三村仁司氏、ドイツ・アディダス本社へ
念願のアディダス本社を訪れた三村氏 |
とにかく広い。緑いっぱい。環境は抜群だ |
旧本社棟(右)や話題になったこともある大ポスター |
三村氏は昨年2009年永年勤務していたアシックスを定年退職、今年2010年1月アディダス・ジャパンと契約を結んで話題になった。今回の訪問はグローバルアディダスの最大、最高の開発拠点が置かれる本社の開発・技術施設を訪問し、開発・技術チームとの交流を目的としていた。アディダスの三村として、本格活動を開始するための重要な一歩だった。
同じ年に生まれたアディダス
アディダスの創始者となるアドルフ・ダスラーが、まだ十代のときに考案したスパイクシューズとサッカーシューズは、娯楽に飢えていたドイツのスポーツプレーヤーに大歓迎を受けた。ワーグナーの歌劇の舞台ともなった職人の街ニュルンベルグから車を30分ほども飛ばせば、いかにもドイツ的にだだっ広いジャガイモ畑が広がる。その畑の行き詰まりに黒い森が水平線を作る田園地帯ヘルツォーゲンアウラッハから、兄ホルストと共にダスラー兄弟社は世界に向かって踏み出すことになる。しかし、その後ダスラー兄弟は不幸にしてたもとを分かつことになる。1948年、販売に長けた兄ホルスト・ダスラーは「プーマ」を、製造開発を担当していた弟アドルフ・ダスラーは「アディダス」を創設した。

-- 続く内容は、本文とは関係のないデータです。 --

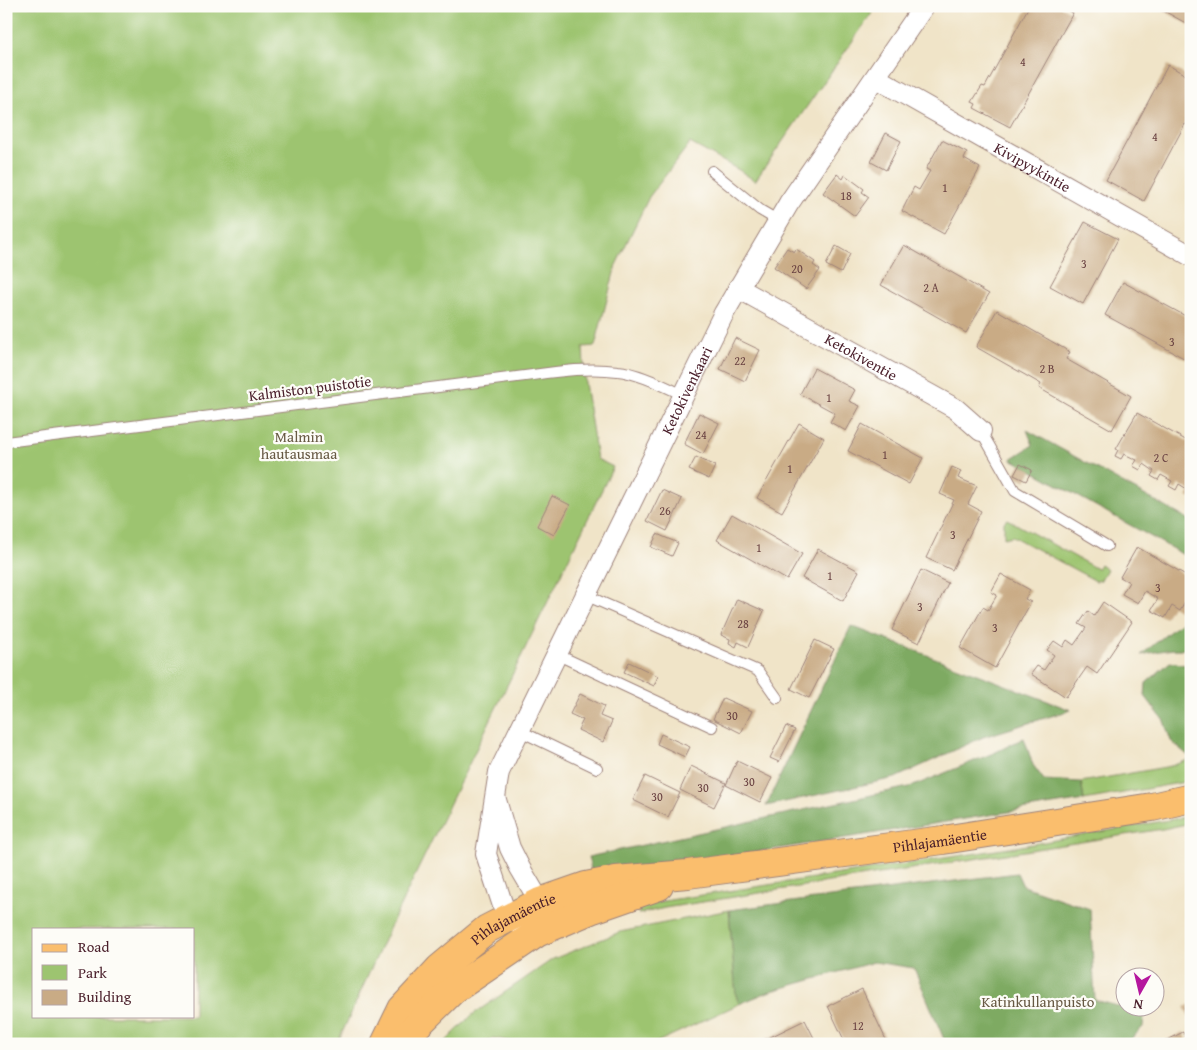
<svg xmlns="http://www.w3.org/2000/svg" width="1197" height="1050" font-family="'Gentium Book Plus',serif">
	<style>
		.green { fill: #9dc470; stroke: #74724e; fill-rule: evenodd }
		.forest { fill: #7eaa62; stroke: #646446 }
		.building { fill: #c9ab85 }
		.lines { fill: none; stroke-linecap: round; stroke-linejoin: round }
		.lane-casing { stroke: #9d827a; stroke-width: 12 }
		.street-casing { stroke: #9d827a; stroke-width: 22 }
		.primary-casing { stroke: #9d827a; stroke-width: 30 }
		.lane { stroke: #fff; stroke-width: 10 }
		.street { stroke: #fff; stroke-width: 20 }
		.primary { stroke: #fabe6d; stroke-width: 28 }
		.labels { text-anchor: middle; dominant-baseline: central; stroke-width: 4.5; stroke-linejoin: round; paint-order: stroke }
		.number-label { font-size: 12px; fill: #6a4242 }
		.street-label { font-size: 15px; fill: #4a1f2b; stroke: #fdfcf7 }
		.park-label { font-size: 15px; fill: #675943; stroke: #fdfcf7 }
	</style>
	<rect width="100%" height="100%" fill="#fdfcf7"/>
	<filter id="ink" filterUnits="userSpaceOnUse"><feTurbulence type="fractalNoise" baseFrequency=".02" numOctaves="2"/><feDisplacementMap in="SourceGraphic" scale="10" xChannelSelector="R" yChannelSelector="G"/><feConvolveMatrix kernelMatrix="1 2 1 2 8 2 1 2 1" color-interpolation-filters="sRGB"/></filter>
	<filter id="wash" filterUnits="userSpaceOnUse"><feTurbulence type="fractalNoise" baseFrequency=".0096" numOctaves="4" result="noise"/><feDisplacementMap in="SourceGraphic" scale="20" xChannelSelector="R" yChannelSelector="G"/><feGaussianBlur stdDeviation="1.12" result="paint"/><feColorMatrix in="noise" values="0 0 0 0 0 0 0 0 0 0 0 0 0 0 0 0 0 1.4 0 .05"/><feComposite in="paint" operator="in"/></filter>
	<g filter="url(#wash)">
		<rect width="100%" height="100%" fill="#f0e4c8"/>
		<path class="green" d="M6,6H877L755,181L739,170L690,143L649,197L616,265L595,346L583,347L585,383L597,459L613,467L390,927L337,1044H6ZM34,929H194V1016H34Z
			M1007,519L1097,569L1100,564L1107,569L1101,580L1096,581L1012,536L1004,538V522Z
			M1191,759V781L1084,800L1081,782L1171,766Z
			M1191,816V823L1163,829L665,908L639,914L637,905L1010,848Z
			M729,910L736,995L739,1004L653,1044H525L493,1038L483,1044H443L472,1015L553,959L620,932Z"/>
		<path class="forest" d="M1027,430L1191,521V559L1011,459L1033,445Z
			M1191,614V651C1176,646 1156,652 1141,655Z
			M851,626L1071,710L983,737L895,778L766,806Z
			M1170,662L1191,666V758L1171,741L1164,721L1145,696L1146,683Z
			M1024,738L1033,765L1044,780L1081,782L1084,800L593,878L588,857L913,786L996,752Z
			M1017,873L1023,886L1090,909L1095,1000L1144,1013L1143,1027L1126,1044H946L914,968L874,962L768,992L739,1004L736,995L729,910Z"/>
		<g id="blocks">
			<path class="building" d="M1029,6H1060L1073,13L1010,127L974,108L976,104L972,102L982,86L985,87Z
				M1155,6H1191V26Z
				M1168,65L1191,78V125L1189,126L1185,124L1144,201L1106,180Z
				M886,133L901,141L886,170L871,162Z
				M942,140L967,153L964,159L980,168L944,234L902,211L914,187L919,190L930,171L926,169Z
				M837,174L843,179L845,175L864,189L862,192L869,197L855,216L823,193Z
				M1085,222L1118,239L1083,304L1050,286Z
				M904,245L989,294L966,333L881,285Z
				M836,246L850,254L841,273L826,265Z
				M787,248L794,252L796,249L815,262L813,265L820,270L806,289L774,267Z
				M1123,282L1191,319V362L1105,315Z
				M997,310L1070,352L1066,359L1131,396L1112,430L1039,388L1041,384L976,347Z
				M735,338L760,350L745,381L720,369Z
				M814,368L855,390L849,401L860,406L846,431L830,422L835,413L800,394Z
				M699,413L719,423L703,454L684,444Z
				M1137,413L1191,443V499L1187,497L1190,491L1179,484L1176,490L1169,486L1172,481L1161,475L1158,480L1151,476L1154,471L1144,464L1140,470L1133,466L1137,460L1124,454L1121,459L1115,456L1118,450L1116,449Z
				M799,423L824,438L782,512L757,498Z
				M862,424L923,458L909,484L848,451Z
				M696,457L715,466L709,479L689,470Z
				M1020,464L1032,470L1026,481L1014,475Z
				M952,467L961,471L958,478L977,486L968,504L981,511L952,570L926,558L954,500L940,494Z
				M662,490L682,499L667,531L647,521Z
				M552,496L570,505L554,535L537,526Z
				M732,514L802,554L787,580L717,540Z
				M657,534L678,543L672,556L651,547Z
				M1137,547L1191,578V592L1180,611L1172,606L1165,618L1151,610L1158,599L1145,591L1138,603L1122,594L1129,582L1120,577Z
				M818,549L859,571L843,601L802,578Z
				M921,570L948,583L919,643L892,630Z
				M1001,574L1030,590L1025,599L1031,602L995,668L960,648L983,607L988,610L997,595L991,592Z
				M737,599L764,611L748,647L738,642L736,647L729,643L730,639L721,635Z
				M1103,602L1132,622L1097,674L1087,667L1066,697L1031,674L1037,666L1044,670L1054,655L1047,650L1054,641L1063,647L1067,640L1074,645L1086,628L1079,624L1088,611L1094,616Z
				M815,640L834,649L809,698L791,689Z
				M629,662L658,676L654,686L624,672Z
				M580,694L604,706L600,716L612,721L603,742L578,730L583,720L570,714Z
				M723,698L752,711L741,733L713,719Z
				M786,726L795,730L779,762L770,758Z
				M661,734L690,747L685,757L657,744Z
				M737,761L772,778L760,802L726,785Z
				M691,766L726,783L714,807L680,790Z
				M645,776L680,793L668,817L633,800Z
				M862,989L888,1044H846L828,1006Z
				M1191,1004V1020L1184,1007Z
				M805,1020L817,1044H756Z
				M1183,1032L1189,1044H1160Z"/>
		</g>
	</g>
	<g filter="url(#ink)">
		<use href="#blocks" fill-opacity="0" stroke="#9d827a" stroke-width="1"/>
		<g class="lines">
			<g class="lane-casing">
				<path id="lane" d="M712,171L760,210L777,220
					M981,431L1015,491L1107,546
					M6,442L509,378C544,374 582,366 618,371C638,373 665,386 683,395
					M585,595L758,671L777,698
					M556,654L712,727
					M518,730L597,768"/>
			</g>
			<g class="street-casing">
				<g id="street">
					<path id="s1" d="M876,78L1191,256"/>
					<path id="s2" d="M738,288L956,409L981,431"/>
					<path d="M496,800L510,848L520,868L540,902L539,916"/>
					<path id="s3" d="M520,924L507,918L486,854L499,772L724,313L789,203L924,6"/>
				</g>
			</g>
			<g class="primary-casing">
				<g id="primary">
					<path id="s4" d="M385,1044L402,1009L440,968L487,929L540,902L586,886L616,880L688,874L943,840L1152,807L1191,798"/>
					<path d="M398,1044L453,990L537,933L593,909L659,886"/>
				</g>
			</g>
			<use href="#lane" class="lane"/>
			<use href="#street" class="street"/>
			<use href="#primary" class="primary"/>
		</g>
	</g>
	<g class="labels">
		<g class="number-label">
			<text x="1023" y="61">4</text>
			<text x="1155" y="136">4</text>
			<text x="945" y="187">1</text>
			<text x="846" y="195">18</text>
			<text x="1084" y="263">3</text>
			<text x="797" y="268">20</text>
			<text x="931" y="287">2 A</text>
			<text x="1172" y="341">3</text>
			<text x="740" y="360">22</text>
			<text x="1047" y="368">2 B</text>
			<text x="829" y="397">1</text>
			<text x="701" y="434">24</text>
			<text x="885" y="454">1</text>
			<text x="1161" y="457">2 C</text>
			<text x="790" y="468">1</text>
			<text x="665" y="510">26</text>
			<text x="953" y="534">3</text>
			<text x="759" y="547">1</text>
			<text x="830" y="575">1</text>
			<text x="1158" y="587">3</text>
			<text x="920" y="606">3</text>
			<text x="743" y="623">28</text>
			<text x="995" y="627">3</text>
			<text x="732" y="715">30</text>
			<text x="749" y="781">30</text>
			<text x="703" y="787">30</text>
			<text x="657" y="796">30</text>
			<text x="858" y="1025">12</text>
		</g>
		<g class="street-label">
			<text stroke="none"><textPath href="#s1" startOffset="180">Kivipyykintie</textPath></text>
			<text stroke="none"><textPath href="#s2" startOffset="141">Ketokiventie</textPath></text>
			<text transform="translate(310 388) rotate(-7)">Kalmiston puistotie</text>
			<text stroke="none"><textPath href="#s3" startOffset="590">Ketokivenkaari</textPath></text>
			<text stroke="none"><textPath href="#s4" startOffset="621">Pihlajamäentie</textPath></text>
			<text stroke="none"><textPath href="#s4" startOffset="184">Pihlajamäentie</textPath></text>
		</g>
		<g class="park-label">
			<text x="299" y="436">Malmin<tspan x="299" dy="17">hautausmaa</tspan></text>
			<text x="1038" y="1001">Katinkullanpuisto</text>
		</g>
	</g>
	<rect width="1197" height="1050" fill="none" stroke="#fdfcf7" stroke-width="25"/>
	<rect x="32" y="928" width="162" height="90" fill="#fdfcf7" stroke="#b5a4a5"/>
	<rect x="42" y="944" width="25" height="8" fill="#fabe6d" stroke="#b5a4a5"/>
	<text x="78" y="952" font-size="15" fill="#4a1f2b">Road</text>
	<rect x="42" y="965" width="25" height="15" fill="#9dc470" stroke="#b5a4a5"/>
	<text x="78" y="978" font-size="15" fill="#4a1f2b">Park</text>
	<rect x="42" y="990" width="25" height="15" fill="#c9ab85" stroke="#b5a4a5"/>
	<text x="78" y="1002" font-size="15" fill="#4a1f2b">Building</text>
	<g transform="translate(1140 992) rotate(188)"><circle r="24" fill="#fdfcf7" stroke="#b5a4a5"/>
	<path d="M0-4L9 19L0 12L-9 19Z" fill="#b5179e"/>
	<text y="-8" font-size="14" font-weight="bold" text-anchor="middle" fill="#4a1f2b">N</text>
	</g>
</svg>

1948年という年は、日本のスポーツシューズにとってもある意味を持っている。この年は三村氏が誕生した年である。そしてその翌年には、後に彼が入社する鬼塚株式会社(アシックスの前身)が当時31歳の故鬼塚喜八郎氏によって設立されている。
スポーツを愛し、スポーツシューズ造りにドイツと日本それぞれで傾けた二人の情熱を、すべて引き受けることになろうという人間が産声を上げた、今にして思えば運命的なものを感じさせる年だったのだ。
伝記は、アドルフ・ダスラーも鬼塚喜一郎も決して手を抜かず、選手にとって最高のシューズを作ることを心情としたことを伝えている。その精神は三村仁司にも骨の髄から染みこんでいる。三村にすればアディダスの技術開発の現場だけではなく、スタッフの精神まで見ておきたいという気持ちがあった。